Where an employer has agreed a rate other than that set out in the Benchmark scale rate Regulations in respect of its employees within the 5 years preceding the introduction of the exemption on 6th April 2016, transitional arrangements are in place to allow the employer to continue to use that rate until the expiry of that 5 year period.

Agreement to allow an employer to continue to use their previously agreed rate will be subject to the employer making a simple application to HMRC. Employers will also need to show that they have a system in place for checking that employees are incurring and paying amounts in respect of expenses, and that a deduction would be allowed in respect of those expenses. 

An application to continue to use a previously agreed rate should be made in writing and will need to detail;

  • the rate agreed
  • the date of the previous agreement (not the date it applied from)
  • the conditions under which the employer makes any payments
  • the checking system that they have in place to ensure that payments are only made on occasions where employees are in fact incurring and paying expenses of the kind reimbursed
  • that a deduction would (ignoring the exemption) be allowed under Chapter 2 or 5 of Part 5 ITEPA 2003 in respect of those amounts. See EIM30270.

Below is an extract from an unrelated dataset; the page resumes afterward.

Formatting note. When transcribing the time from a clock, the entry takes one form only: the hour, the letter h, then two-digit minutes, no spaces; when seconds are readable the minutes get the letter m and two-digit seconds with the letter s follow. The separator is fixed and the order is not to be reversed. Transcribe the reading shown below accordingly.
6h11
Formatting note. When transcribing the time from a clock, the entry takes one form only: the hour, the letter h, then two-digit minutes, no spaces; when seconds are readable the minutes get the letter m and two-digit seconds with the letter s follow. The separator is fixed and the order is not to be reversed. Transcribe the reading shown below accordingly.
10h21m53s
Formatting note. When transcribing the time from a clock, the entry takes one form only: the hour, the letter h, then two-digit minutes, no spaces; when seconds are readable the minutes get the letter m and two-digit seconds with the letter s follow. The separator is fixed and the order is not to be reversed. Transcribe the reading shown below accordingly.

Applications to continue to use a previously agreed rate will need to be made in sufficient time to allow an approval notice to be issued prior to 6 April 2016.

If an employer fails to reach agreement with HMRC for the continuing use of a bespoke rate prior to 6 April 2016, and continues to pay that rate, any amount in excess of the benchmark scale rates will be treated as a round sum allowance and chargeable to tax and NICs as earnings from the employment.

Example

An employer agreed a bespoke scale rate with HMRC of £6.20 per qualifying day for employees travelling in the performance of their duties.  Their agreement is dated 25 September 2014. In setting this rate the employer undertook a series of sample checks over sufficient period to satisfy HMRC that the agreed amount was broadly representative of the amount that employees are actually spending on allowable subsistence expenses.

In an application in January 2016, the employer requested that they be able to continue to use their agreed rate until 24 September 2019.  The employer confirmed that they had appropriate checking systems in place, and that expenses were not reimbursed through a relevant salary sacrifice arrangement. Prior to 6 April 2016, HMRC issued an approval notice confirming their agreement that the employer could continue to use their agreed rate until 24 September 2019, and that all payments made to employees that meet the qualifying conditions will be exempt from tax until then.

The employer will need to apply for a new rate to apply from 25 September 2019 supplying appropriate evidence of the sampling exercises they have undertaken and detailing the checking process they have in place. The employer could use the benchmark scale rates from that date if they choose to.